Дом очень своеобразный. Постройка 70-х годов и соответствующее заселение. Престижное, хорошее место, центр города. Но расслоения тогда еще не произошло. Подъезд имел совершенно ужасный вид, то есть все атрибуты советского подъезда: изгаженный лифт с затушенными бычками, подъезд с различными надписями, шприцами, пивными бутылками. И соответствующий народ: жили очень приличные, достойные люди – преподаватели мединститута, ЮУрГУ. Но жило несколько семей откровенной шпаны. В частности, под нами (у нас была 5-комнатная квартира, но ее переоборудовали в 4-комнатную) некая дама, которая имела пятерых детей, мать-героиня. Но все эти дети периодически садились в тюрьму, выходили оттуда, и в полном составе мы их ни разу не видели. И пара семей подобной же публики. То есть они жили своей жизнью. Глава семейства, старший брат, имел кличку Косой, на которую охотно откликался, по-иному его и не звали. Летом эта компания сидела во дворе за деревянным столом, там было пиво. Потом они занимались мелким бизнесом: притаскивали остовы битых машин, разбивали их во дворе на металлолом с соответствующими звуками, зимой пытались организовывать стоянку в этих же остовах старых машин, протягивали туда обогреватель, пили пиво, приходили к ним подружки, пытались за деньги сторожить машины, оставленные во дворе. Но тогда не было еще популярно хранение машин вне гаражей. Машин было меньше намного. Видимо, бизнес шел не очень. И вот эта публика плюс приблудные наркоманы создавали своеобразный дух во дворе и в доме. Спасибо администрации Советского района и Михаилу Буренкову, который руководил ей. За время нашего не очень долгого проживания в этом доме в подъезде дважды делали ремонт, но без успеха. Как только мыли подъезд, белили, красили стены, с еще большим остервенением начинали тушить окурки, писать слова, гадить, выбрасывать бутылки. Мы поняли, что это пустое занятие – наводить порядок. Но речь не об этом.

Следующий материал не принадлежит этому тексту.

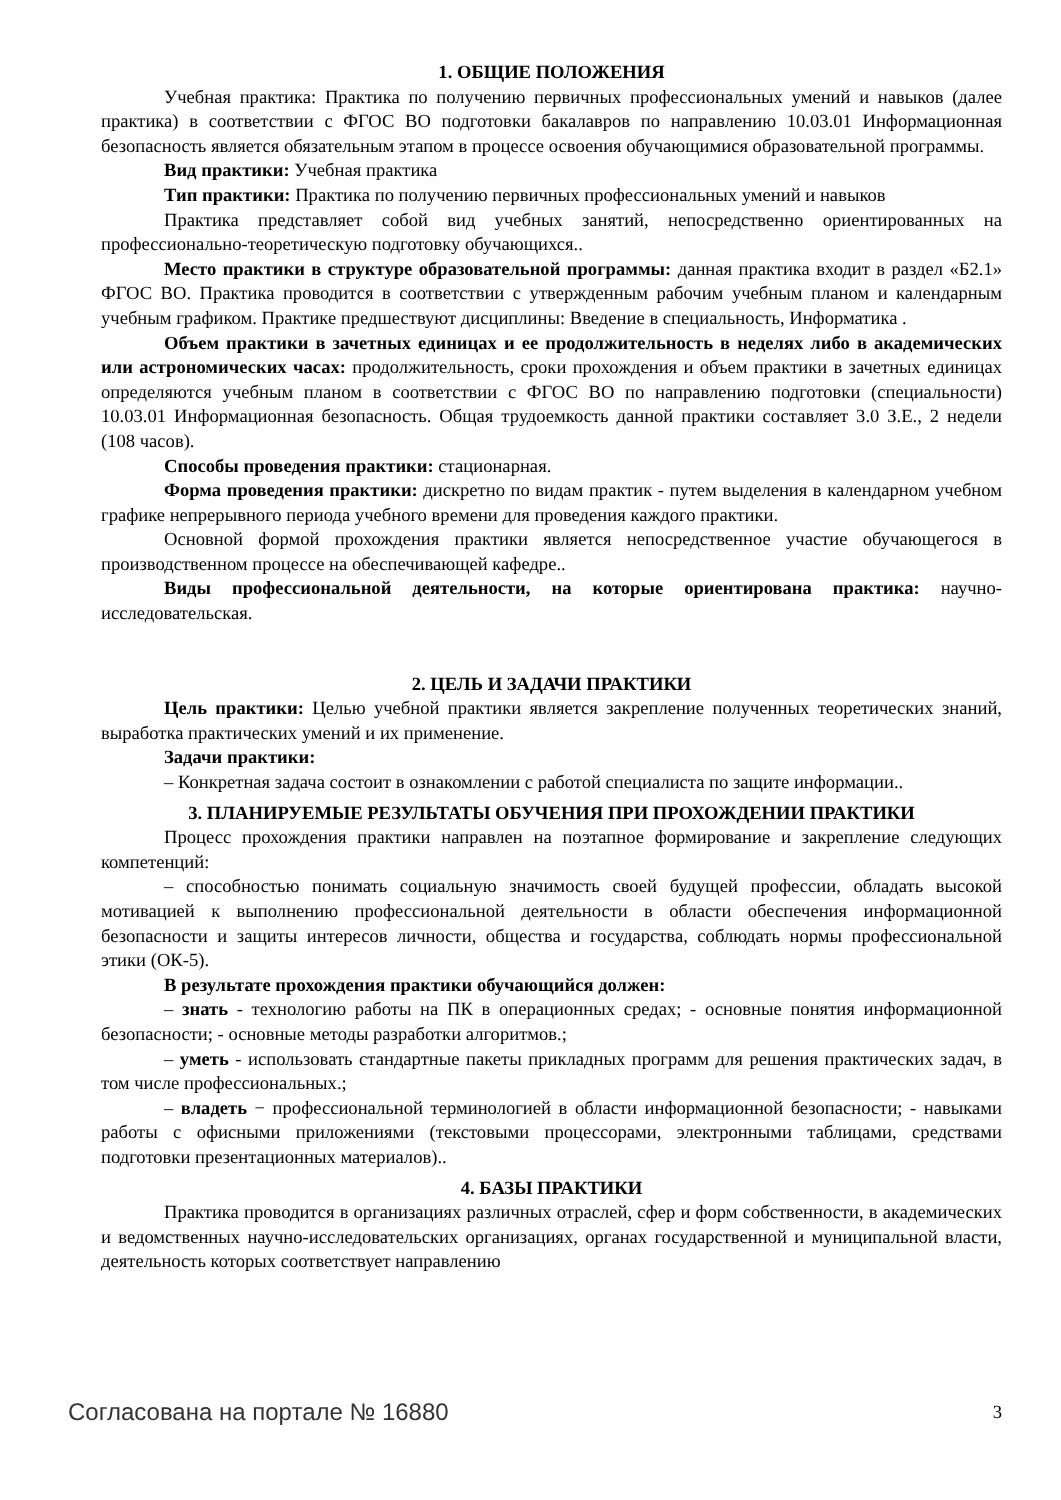1. ОБЩИЕ ПОЛОЖЕНИЯ
Учебная практика: Практика по получению первичных профессиональных умений и навыков (далее практика) в соответствии с ФГОС ВО подготовки бакалавров по направлению 10.03.01 Информационная безопасность является обязательным этапом в процессе освоения обучающимися образовательной программы.
Вид практики: Учебная практика
Тип практики: Практика по получению первичных профессиональных умений и навыков
Практика представляет собой вид учебных занятий, непосредственно ориентированных на профессионально-теоретическую подготовку обучающихся..
Место практики в структуре образовательной программы: данная практика входит в раздел «Б2.1» ФГОС ВО. Практика проводится в соответствии с утвержденным рабочим учебным планом и календарным учебным графиком. Практике предшествуют дисциплины: Введение в специальность, Информатика .
Объем практики в зачетных единицах и ее продолжительность в неделях либо в академических или астрономических часах: продолжительность, сроки прохождения и объем практики в зачетных единицах определяются учебным планом в соответствии с ФГОС ВО по направлению подготовки (специальности) 10.03.01 Информационная безопасность. Общая трудоемкость данной практики составляет 3.0 З.Е., 2 недели (108 часов).
Способы проведения практики: стационарная.
Форма проведения практики: дискретно по видам практик - путем выделения в календарном учебном графике непрерывного периода учебного времени для проведения каждого практики.
Основной формой прохождения практики является непосредственное участие обучающегося в производственном процессе на обеспечивающей кафедре..
Виды профессиональной деятельности, на которые ориентирована практика: научно-исследовательская.
2. ЦЕЛЬ И ЗАДАЧИ ПРАКТИКИ
Цель практики: Целью учебной практики является закрепление полученных теоретических знаний, выработка практических умений и их применение.
Задачи практики:
– Конкретная задача состоит в ознакомлении с работой специалиста по защите информации..
3. ПЛАНИРУЕМЫЕ РЕЗУЛЬТАТЫ ОБУЧЕНИЯ ПРИ ПРОХОЖДЕНИИ ПРАКТИКИ
Процесс прохождения практики направлен на поэтапное формирование и закрепление следующих компетенций:
– способностью понимать социальную значимость своей будущей профессии, обладать высокой мотивацией к выполнению профессиональной деятельности в области обеспечения информационной безопасности и защиты интересов личности, общества и государства, соблюдать нормы профессиональной этики (ОК-5).
В результате прохождения практики обучающийся должен:
– знать - технологию работы на ПК в операционных средах; - основные понятия информационной безопасности; - основные методы разработки алгоритмов.;
– уметь - использовать стандартные пакеты прикладных программ для решения практических задач, в том числе профессиональных.;
– владеть − профессиональной терминологией в области информационной безопасности; - навыками работы с офисными приложениями (текстовыми процессорами, электронными таблицами, средствами подготовки презентационных материалов)..
4. БАЗЫ ПРАКТИКИ
Практика проводится в организациях различных отраслей, сфер и форм собственности, в академических и ведомственных научно-исследовательских организациях, органах государственной и муниципальной власти, деятельность которых соответствует направлению
Согласована на портале № 16880 3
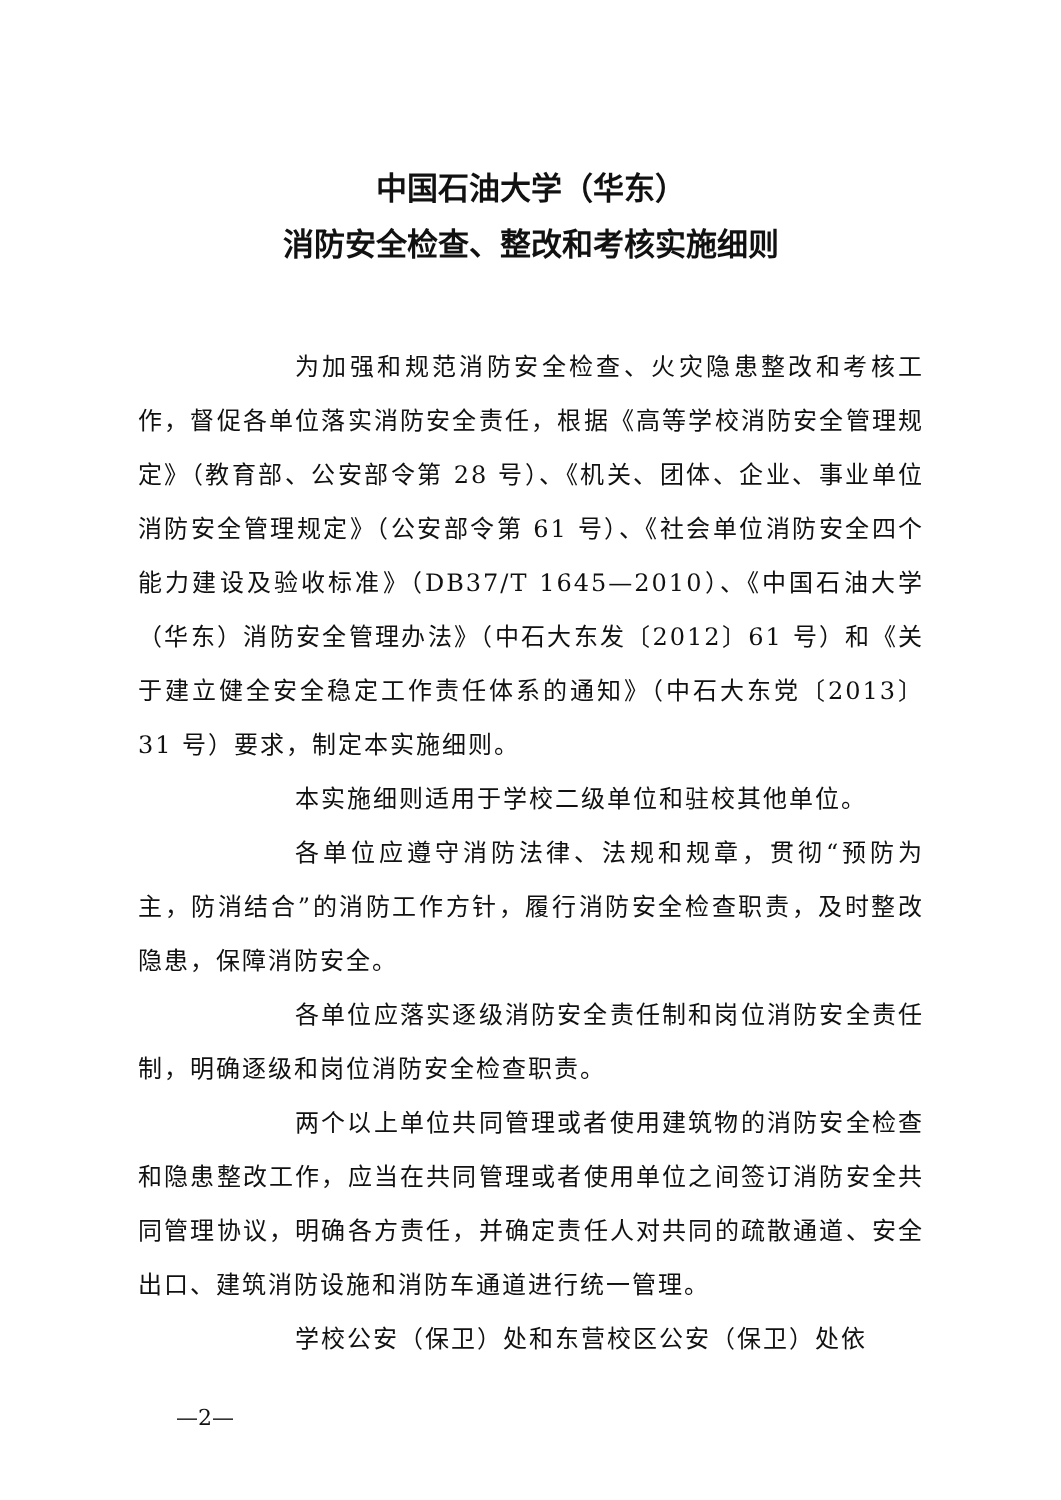中国石油大学（华东）
消防安全检查、整改和考核实施细则
为加强和规范消防安全检查、火灾隐患整改和考核工作，督促各单位落实消防安全责任，根据《高等学校消防安全管理规定》（教育部、公安部令第 28 号）、《机关、团体、企业、事业单位消防安全管理规定》（公安部令第 61 号）、《社会单位消防安全四个能力建设及验收标准》（DB37/T 1645—2010）、《中国石油大学（华东）消防安全管理办法》（中石大东发〔2012〕61 号）和《关于建立健全安全稳定工作责任体系的通知》（中石大东党〔2013〕31 号）要求，制定本实施细则。
本实施细则适用于学校二级单位和驻校其他单位。
各单位应遵守消防法律、法规和规章，贯彻“预防为主，防消结合”的消防工作方针，履行消防安全检查职责，及时整改隐患，保障消防安全。
各单位应落实逐级消防安全责任制和岗位消防安全责任制，明确逐级和岗位消防安全检查职责。
两个以上单位共同管理或者使用建筑物的消防安全检查和隐患整改工作，应当在共同管理或者使用单位之间签订消防安全共同管理协议，明确各方责任，并确定责任人对共同的疏散通道、安全出口、建筑消防设施和消防车通道进行统一管理。
学校公安（保卫）处和东营校区公安（保卫）处依
—2—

В этот день была защита докторской диссертации у Алексея Привалова. Но защита была где-то в районе обеда. Утро. Обычный рабочий день. И я любил пешком ходить на работу. Не так далеко, достаточно интересно. Я помню, как я спустился вниз, открываю дверь, и на входе стоят три парня, даже молодых мужика, внимательно, узнавающе на меня поглядели, пропустили вперед. Как-то было странно, но я, занятый своими мыслями, прошел по двору вдоль дома, и выходя уже на проезжую часть, вижу, как за мной бежит один мужчина с криками «Мужчина, стой!», а два приближаются вдоль улицы Воровского. Я понял, что дело совсем нехорошо: сзади бегущий нагоняет, заносит руку, наносит удар. Я каким-то чудом, не будучи спортсменом, уворачиваюсь, удар приходится по лицу, но вскользь – по губам. В руке был, судя по всему, кастет или свинчатка. Видимо, свинчатка, потому что на коже порезов не было, но губа, щека были разбиты очень здорово. Я успеваю развернуться, пнуть его по яйцам, он загибается, подбегают еще двое. Я успеваю добежать практически до проезжей части, меня догоняют, роняют, я скручиваюсь на четвереньки, продолжаю ползти к проезжей части. Меня пинают, я прикрываю голову. Кричу очень громко нецензурные слова. Открываются несколько форточек в доме, оттуда тоже начинают что-то кричать. Спасибо мужику. Обидно, что не запомнил ни номер машины, ни как его зовут. «Жигули», темно-синяя «четверка» с прицепом. Он остановился рядом со мной и просто включил гудок. Двое пинающих схватили портфель, который висел через плечо, убежали в дома к частной застройке. Третий, которому я, видимо, попал все-таки по яйцам хорошо и он не вмешался в драку, тоже подсобрался и побежал. Я сумел разогнуться, понял, что, в общем, цел: нет переломов, нет сотрясения мозга, по физиономии течет кровь. Мужик, спасибо, подсадил, спросил: «Ты где живешь? Давай подвезу». Я ответил: «Живу вон там». «Помощь нужна?» «Нет». Поднялся домой к ужасу домашних. Была вызвана милиция. Обычные, достаточно бестолковые дознавательные действия: фотороботы, бессмысленная черная шапка, вязаная шапочка, черная куртка, невнятные выражения лица – никаких особых примет.